Reputation: 1135
Within the scripting language I am implementing, valid IDs can consist of a sequence of numbers, which means I have an ambiguous situation where "345" could be an integer, or could be an ID, and that's not known until runtime. Up until now, I've been handling every case as an ID and planning to handle the check for whether a variable has been declared under that name at runtime, but when I was improving my implementation of a particular bit of code, I found that there was a situation where an integer is valid, but any other sort of ID would not be. It seems like it would make sense to handle this particular case as a parsing error so that, e.g., the following bit of code that activates all picks with a spell level tag greater than 5 would be considered valid:
foreach pick in hero where spell.level? > 5
pick.activate[]
nexteach
but the following which instead compares against an ID that can't be mistaken for an integer constant would be flagged as an error during parsing:
foreach pick in hero where spell.level? > threshold
pick.activate[]
nexteach
I've considered separate tokens, ID
and ID_OR_INTEGER
, but that means having to handle that ambiguity everywhere I'm currently using an ID
, which is a lot of places, including variable declarations, expressions, looping structures, and procedure calls.

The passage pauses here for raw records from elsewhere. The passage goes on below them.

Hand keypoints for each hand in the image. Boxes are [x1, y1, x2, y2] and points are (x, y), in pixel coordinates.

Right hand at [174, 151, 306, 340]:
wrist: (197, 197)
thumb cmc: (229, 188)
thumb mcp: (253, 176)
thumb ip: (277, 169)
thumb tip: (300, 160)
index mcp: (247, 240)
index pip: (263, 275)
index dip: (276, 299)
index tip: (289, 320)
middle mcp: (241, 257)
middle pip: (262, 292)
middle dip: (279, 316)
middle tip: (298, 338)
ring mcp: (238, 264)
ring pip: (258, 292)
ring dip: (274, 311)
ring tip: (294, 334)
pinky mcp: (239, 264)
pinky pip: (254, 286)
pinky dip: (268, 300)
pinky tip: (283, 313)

Is there a better way to indicate a parsing error than to just print to the error log, and maybe set a flag?
Upvotes: 0
Views: 338
Reputation: 7837
I would think about it differently. If an ID is "just a number" and plain numbers are also needed, I would say any string of digits is a number, and a number might designate an ID in some circumstances.
For bare integer literals (like 345), I would have the tokenizer return maybe a NUMBER token, indicating it found an integer. In the parser, wherever you currently accept ID, change it to NUMBER, and call a lookup function to verify the "NUMBER" is a valid ID.
I might have misunderstood your question. You start by talking about "345", but your second example has no integer strings.